Kubernetes Fundamentals

  1. One or more containers, Shared IP address and One namespace are part of a Pod.
  2. Google developed Borg as an internal project.
  3. Objects and the state of the cluster are stored in etcd.
  4. Watch-loops or controllers interrogate the kube-apiserver or kubelet for a particular object state.
  5. kubeadm command is used to create a cluster and add nodes.
  6. kubectl is the main binary for working with objects of a Kubernetes cluster.
  7. There can be one pod networks per cluster.
  8. The kube config file contains Endpoints, SSL keys and Contexts.
  9. Pod is the smallest object or unit we can work with in Kubernetes.
  10. Only one IP addresses can be configured for a Pod.
  11. kube-apiserver is the main configuration agent on a master server.
  12. kubelet is the main agent on a worker node.
  13. Service connects other resources together and handles Ingress and Egress traffic.
  14. Kubernetes uses a RESTful API-driven architecture, accepting standard HTTP verbs.
  15. Annotations allow for metadata to be included with an object that may be helpful outside the Kubernetes object interaction.
  16. kind, metadata, apiVersion and spec must be included in a pod template.
  17. --all-namespaces should be appended to the command in order to affect every namespace with kubectl.
  18. All API versions should not be considered stable.
  19. Deployment is the suggested object for deploying and scaling an application.
  20. Container, Pod, ReplicaSet, Deployment is the correct order of Kubernetes objects.
  21. DaemonSet runs one pod on each node.
  22. Horizontal Pod Autoscaling scales resources based on CPU usage (50% by default).
  23. Jobs and CronJobs belong to the batch api group.
  24. replicas is a deployment value which determines the number of duplicate Pods deployed.

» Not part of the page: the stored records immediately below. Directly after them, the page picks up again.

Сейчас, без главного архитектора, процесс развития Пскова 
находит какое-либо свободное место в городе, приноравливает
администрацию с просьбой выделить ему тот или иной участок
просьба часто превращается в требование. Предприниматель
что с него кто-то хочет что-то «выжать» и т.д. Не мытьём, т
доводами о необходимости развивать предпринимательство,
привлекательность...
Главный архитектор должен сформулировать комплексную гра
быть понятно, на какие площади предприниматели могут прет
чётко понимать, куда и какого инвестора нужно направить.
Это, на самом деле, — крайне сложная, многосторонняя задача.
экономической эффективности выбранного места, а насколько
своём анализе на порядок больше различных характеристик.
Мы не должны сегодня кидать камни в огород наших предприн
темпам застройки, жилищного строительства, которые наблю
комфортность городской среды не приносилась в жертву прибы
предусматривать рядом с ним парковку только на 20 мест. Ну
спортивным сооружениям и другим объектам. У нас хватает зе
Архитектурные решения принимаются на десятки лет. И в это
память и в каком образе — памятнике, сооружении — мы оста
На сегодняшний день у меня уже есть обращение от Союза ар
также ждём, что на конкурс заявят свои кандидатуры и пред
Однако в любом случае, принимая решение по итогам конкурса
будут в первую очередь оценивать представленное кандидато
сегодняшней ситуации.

    • selector* is a header value having to do with updating Pods.
    • label* metadata is used to select an object with kubectl, based on an arbitrary string, regardless of the object type.
  27. We pass history to the kubectl rollout command to view object revisions.
  28. We pass undo to the kubectl rollout command in order to return to a previous version.
  29. ClusterIP, NodePort, LoadBalancer and ExternalName are Kubernetes service types.
  30. kube-proxy watches the API server for configuration changes and iptable updates.
  31. LoadBalancer spreads packets among Pods in a Deployment automatically.
  32. kubectl proxy starts a local proxy, which is useful for development and testing.
  33. Applications need not use persistent storage.
  34. Deployment uses a Persistent Volume Claim.
  35. persistentVolumeReclaimPolicy determines what happens to persistent storage upon release.
  36. A Secret contains encoded and not encrypted data.
  37. ConfigMaps can be created from Literal values, Individual files or Multiple files in the same directory.
  38. Efficiency is the main reason to use an Ingress Controller instead of multiple services.
  39. Both L4 and L7 can be configured in Ingress controllers.
  40. Multiple schedulers can be deployed at the same time.
  41. When a node has been tainted, a Pod requires toleration to be deployed on that node.
  42. All taints do not cause Pods to stop running on a node.
  43. Kubernetes does not have built-in cluster-wide logging.
  44. If a container does not provide logging, a Sidecar container could be used to generate and handle logging in the Pod.
  45. We use Custom Resource Definition when adding a new API object to kube-apiserver.
  46. We use Aggregated APIs to add a new API server to the cluster acting as a subordinate to kube-apiserver.
  47. Chart is the template that describes the application to deploy, configurations, and dependencies.
  48. A chart deployment output tells us about missing dependencies.
  49. Tiller is the agent that deploys objects based on a chart.
  50. A collection of charts called a Repository.
  51. kube-apiserveraccepts the --authorization-mode option to change the authorization tool in use.